Estimates report that prostate cancer is very common and up to 1 out of 6 men will develop prostate cancer. Why is that the case? It seems to be more common as for all cancers. As long as heart disease doesn’t take us in our 60s, we frequently go on to develop all the tumors that occur with aging. The chance that a man living in the United States will develop cancer at some point is now 45% and prostate cancer is the #1 cancer in men.
Improved testing is playing a role. The prostate specific antigen is a tumor marker which enables us to diagnosis prostate cancer at a much earlier and more curable stage. What exactly is PSA? PSA is an enzyme, in this case a glycoprotein, and is made is highest concentration of any protein in the prostate. When semen is ejaculated it coagulates. Prostate specific antigen, or PSA, breaks down the coagulant. Under certain conditions, the PSA enzyme can leak into the blood. One reason is enlargement called benign prostate hyperplasia or BPH. The second reason could be an infection, or it could be malignancy. PSA increases in cancer because the ducts that form PSA are blind ending and it has nowhere else to go.
Doctors are frequently asked what a normal value of PSA is. Is the actual PSA amount important or is it the year to year change? We originally said that a PSA of more than 4 is abnormal. Then we said more than 2.5. We now know that there is no single PSA measurement above 0.1 that says you are free of cancer and free from an aggressive tumor. One way to judge what you should do is to see how your PSA changes from year to year. If a man’s PSA is less than 4 it should not go up more than 0.4 per year. At an early curable stage, prostate cancer produces no symptoms. But men also need a digital rectal examination because the PSA will not be elevated in 25% of men with prostate cancer. Twenty-five years ago before we had PSA, virtually everyone came in because they either had symptoms, problems with urination, or bone pain because the prostate cancer had metastasized to their bones.
Over the past decade, deaths from prostate cancer have fallen 33% which is more than any other cancer in men or women. The reason is that very few men who were diagnosed thirty years ago were curable and those that were curable weren’t offered intervention with techniques such as we have today. Once PSA came along, we could diagnose men when they were curable.

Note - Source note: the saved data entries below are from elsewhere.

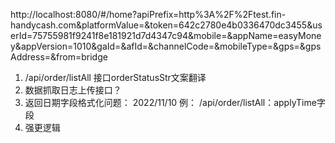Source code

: http://localhost:8080/#/home?apiPrefix=http%3A%2F%2Ftest.fin-handycash.com&platformValue=&token=642c2780e4b0336470dc3455&userId=75755981f9241f8e181921d7d4347c94&mobile=&appName=easyMoney&appVersion=1010&gaId=&afId=&channelCode=&mobileType=&gps=&gpsAddress=&from=bridge

1. /api/order/listAll 接口orderStatusStr文案翻译
2. 数据抓取日志上传接口？
3. 返回日期字段格式化问题： 2022/11/10 例： /api/order/listAll：applyTime字段
4. 强更逻辑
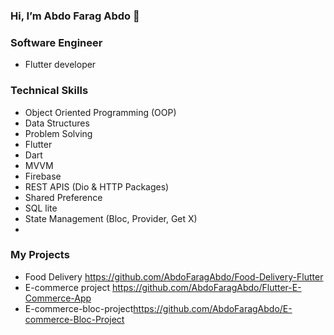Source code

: ### Hi, I’m Abdo Farag Abdo 👋

### Software Engineer
- Flutter developer
### Technical Skills
- Object Oriented Programming (OOP)<br>
- Data Structures<br>
- Problem Solving<br>
- Flutter<br>
- Dart<br>
- MVVM<br>
- Firebase<br>
- REST APIS (Dio & HTTP Packages)<br>
- Shared Preference<br>
- SQL lite<br>
- State Management (Bloc, Provider, Get X)<br>
- 
### My Projects
- Food Delivery <a href="https://github.com/AbdoFaragAbdo/Food-Delivery-Flutter">https://github.com/AbdoFaragAbdo/Food-Delivery-Flutter</a><br>
- E-commerce project <a href="https://github.com/AbdoFaragAbdo/Flutter-E-Commerce-App">https://github.com/AbdoFaragAbdo/Flutter-E-Commerce-App</a><br>
- E-commerce-bloc-project<a href="https://github.com/AbdoFaragAbdo/E-commerce-Bloc-Project">https://github.com/AbdoFaragAbdo/E-commerce-Bloc-Project</a>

How is prostate cancer diagnosed?
The diagnosis of prostate cancer can be confirmed only by a biopsy. A biopsy is the surgical removal of tissue samples, while under local anesthesia, drugs or substances that cause a loss of feeling or awareness, in a doctor’s office. The biopsy is done by a urologist, a doctor who specializes in diseases of the sex organs and urinary tract, the organs of the body that produce and discharge urine. Then a pathologist, a doctor who identifies diseases by studying tissues under a microscope, checks the patient’s tissue for signs of cancer.
With prostate cancer becoming the most prevalent form of cancer in men in the United States, more emphasis has been placed on early diagnosis. An estimated 39,200 American men will die annually of prostate cancer. With increased attention focused on the growing prevalence and monetary cost of prostate cancer, advancements in diagnosis and treatments are evolving and should continue to do so over the coming years. The cost of medical treatment for prostate cancer patients is estimated to be $3 billion annually. Much like the breast cancer awareness movement, a similar effort has been mounted against prostate cancer over the last five years. This has influenced research, development, detection and treatment.